10200 Alliance Road, Suite 200
Cincinnati, Ohio 45242-4716
2006 Annual Stockholders’ Meeting
Supplement to Proxy Statement
Dear Stockholder:
     On May 24, 2006, LanVision Systems, Inc. (“LanVision” or the “Company”) convened its Annual Meeting of Stockholders. The stockholders considered the two proposals set forth in LanVision’s proxy statement relating to the election of the Company’s four incumbent directors and an amendment to the Company’s Certificate of Incorporation to change its corporate name. The directors were elected as proposed.

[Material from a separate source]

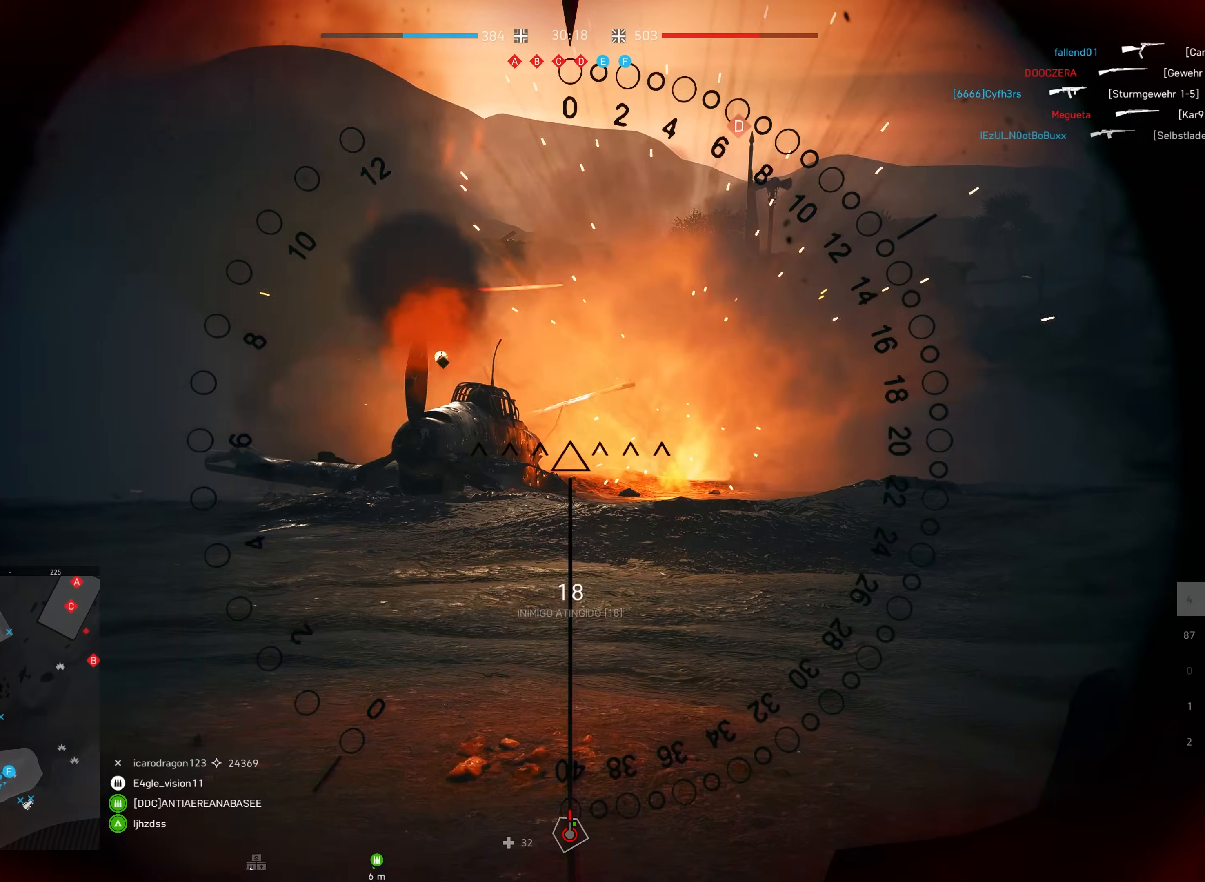
{"keys": [], "mouse": [], "events": [[34, "mouse_left", "down"], [167, "mouse_left", "up"], [217, "mouse_left", "down"], [317, "mouse_left", "up"], [400, "mouse_left", "down"], [500, "mouse_left", "up"]]}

     The proposal to change the Company’s corporate name required the affirmative vote of two thirds of the outstanding shares of the Company’s common stock.. Due to broker non-votes and the failure to vote by certain stockholders of record owning a significant number of shares, less than two thirds of the Company’s outstanding shares were present and able to vote on the name change proposal. A motion was made and approved at the Annual Meeting to recess the Annual Meeting until June 2, 2006 at 5:00 p.m. to allow additional time for stockholders to vote on the name change proposal.
     The Board has named J. Brian Patsy and Richard C. Levy, M.D. as proxy holders for LanVision, or either of them, each with power of substitution, with the power to vote all proxies solicited pursuant to LanVision’s definitive proxy statement on Schedule 14A as filed with the Securities and Exchange Commission on April 10, 2006, and as supplemented on May 24, 2006.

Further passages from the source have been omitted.